# Carba Tec Mark II



## shagnasty (Apr 24, 2010)

I bought this lathe today, and its been sitting NIB in this guys garage. Its got variable knob speed control etc. He had the receipt from back in 1997, and the original magazine he ordered it from. Comes with an unopened VHS tape. He paid $270 back then plus $12 bucks for shipping, from Penn State Industries. 12 bucks today you can barely send a medium flat rate......

Anyways, anything you can tell me about it. Opinions ? Good, Bad or Ugly ? Fair price for it today?


----------



## panini (Apr 24, 2010)

I got one of those bought in '98 and the older carba tec bought in '95 used it till 2005 ...The II is a great transportable lathe around...I bring to the high school to teach students how to turn pens...The older lathe still collecting dust since I got the Jet 1014vs...

Great score...


----------



## shagnasty (Apr 25, 2010)

Thanks Mark,
Well this one seems to run just fine and was still in the plastic.  Good thing for the oil they packed it in.  

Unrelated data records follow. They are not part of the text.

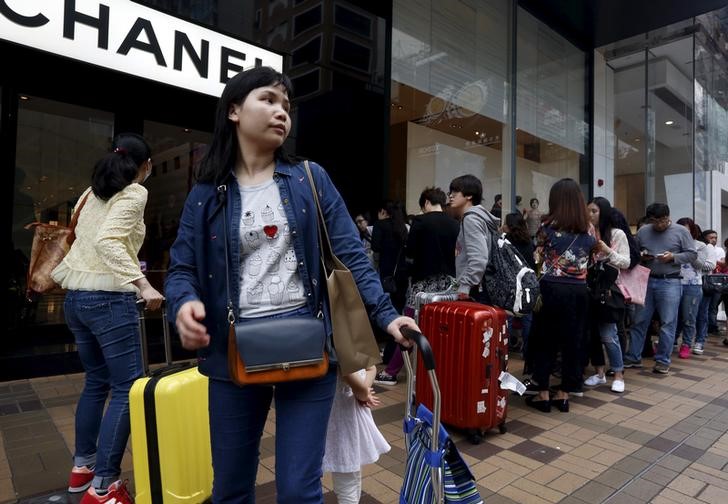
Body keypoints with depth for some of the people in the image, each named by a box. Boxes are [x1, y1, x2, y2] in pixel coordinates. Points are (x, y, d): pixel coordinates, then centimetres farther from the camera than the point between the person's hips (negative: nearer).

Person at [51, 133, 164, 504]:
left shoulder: (93, 191, 15)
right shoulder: (135, 193, -8)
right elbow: (107, 240, -22)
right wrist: (143, 284, -28)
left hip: (76, 297, 9)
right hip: (109, 298, -9)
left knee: (97, 381, 19)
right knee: (128, 388, -3)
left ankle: (81, 466, 28)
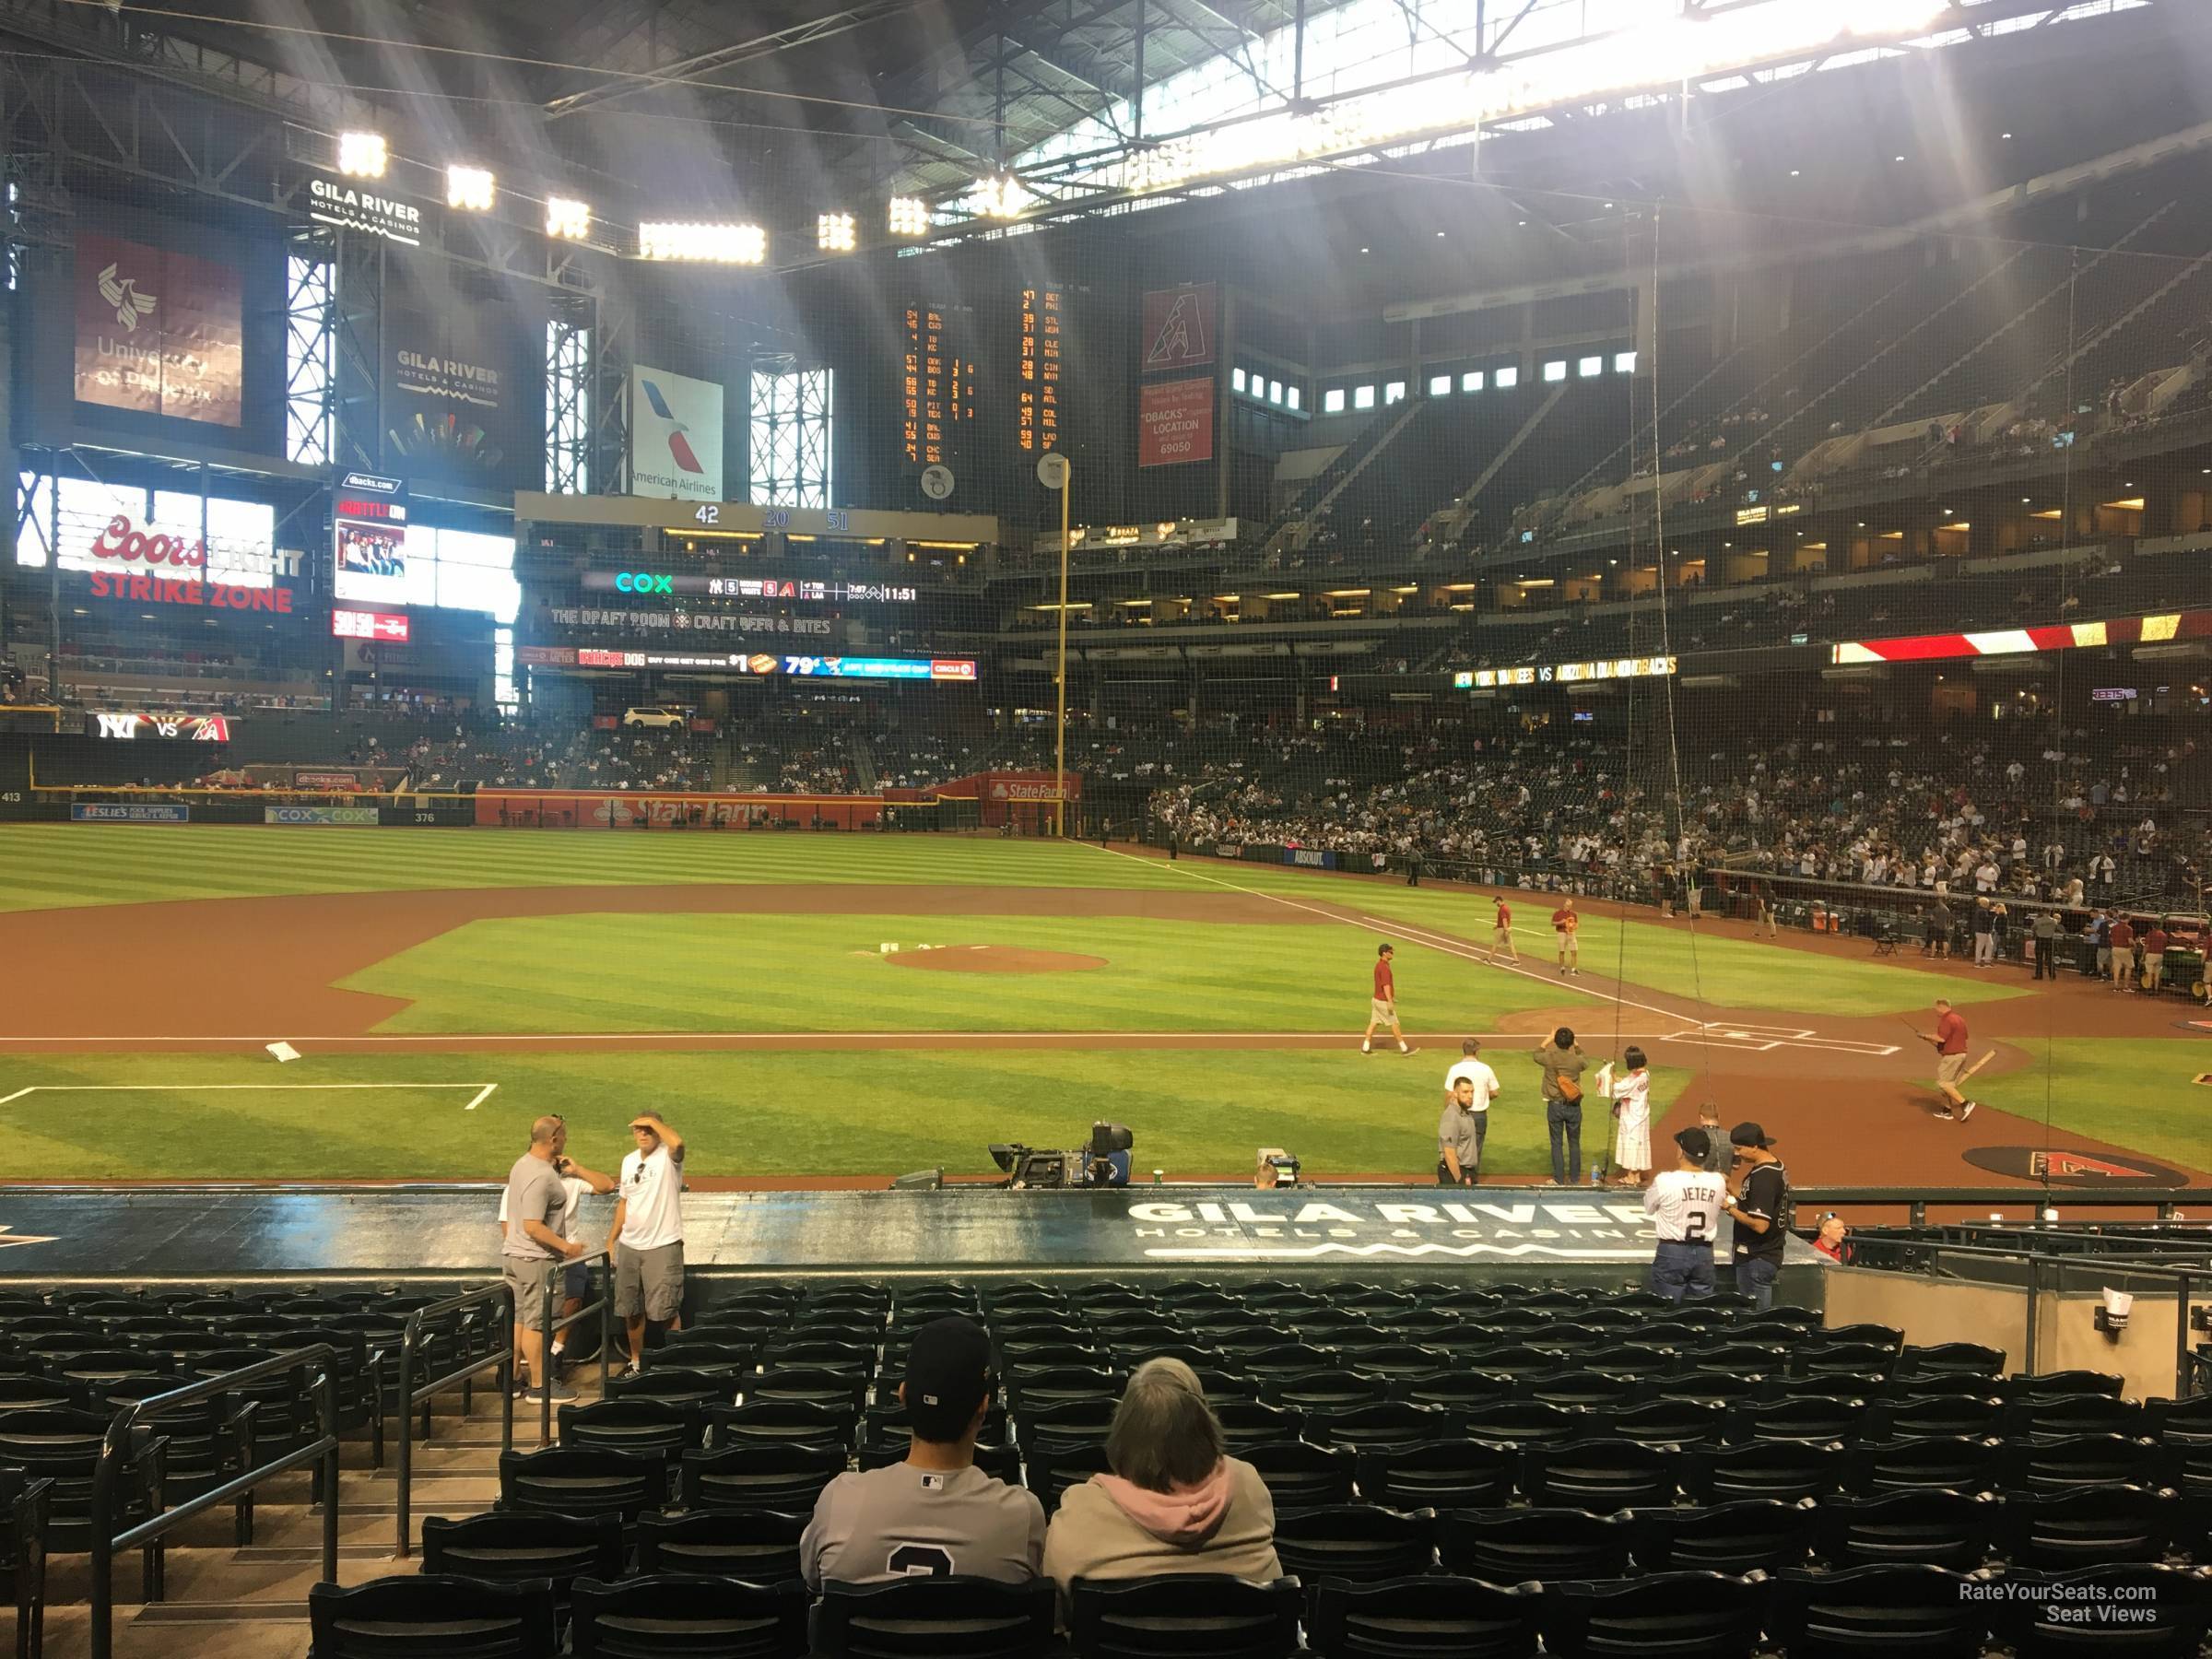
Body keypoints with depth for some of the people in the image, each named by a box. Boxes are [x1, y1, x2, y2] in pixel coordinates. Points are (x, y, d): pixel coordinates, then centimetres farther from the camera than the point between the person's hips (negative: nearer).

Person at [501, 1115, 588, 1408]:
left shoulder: (522, 1164, 8)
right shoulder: (541, 1176, -23)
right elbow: (533, 1226, -26)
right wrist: (566, 1246, -20)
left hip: (513, 1254, 10)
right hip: (534, 1258, -10)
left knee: (519, 1318, 16)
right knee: (536, 1322, -1)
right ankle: (540, 1387, 7)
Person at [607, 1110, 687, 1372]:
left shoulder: (668, 1157, -9)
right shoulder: (629, 1161, 11)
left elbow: (677, 1142, -35)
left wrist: (653, 1120, -22)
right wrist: (611, 1240, 17)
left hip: (663, 1245, -7)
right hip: (629, 1246, 7)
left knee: (666, 1310, -5)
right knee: (631, 1310, 15)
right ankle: (636, 1362, 30)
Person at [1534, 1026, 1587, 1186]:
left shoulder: (1549, 1058, -11)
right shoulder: (1577, 1060, -10)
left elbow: (1536, 1055, 13)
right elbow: (1586, 1062, 16)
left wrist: (1549, 1039, 23)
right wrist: (1576, 1045, 23)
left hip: (1555, 1106, -1)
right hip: (1573, 1107, 1)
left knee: (1557, 1143, 7)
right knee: (1574, 1143, 12)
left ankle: (1559, 1180, 9)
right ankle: (1575, 1179, 18)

Anybody recommend a nice set of lathe chisel set?   :biggrin:  Would like to do handles, peppermills and maybe pens.

Larry


----------



## SonOfMartin (Apr 26, 2010)

I have that exact same lathe. My Dad bought it years ago and gave it to me.  It has a lot of miles on it, but it's a sweet little lathe - I love it.  It sits next to my 48" lathe but it gets used the most because it's so smooth and I think because it was my Dad's I use it the most.

I like Benjamin's Best brand - check out Penn State Industries Web site or eBay - you sometimes find good deals there on these chisels.


----------



## Mark (Apr 26, 2010)

That looks like a really nice lathe. Enjoy it...


----------



## shagnasty (Apr 26, 2010)

Thanks guys....will do.  Larry


----------



## Woodlvr (Apr 28, 2010)

Penn State was selling some of their product on Amazon at sale prices if I recall-might be worth a look see.


----------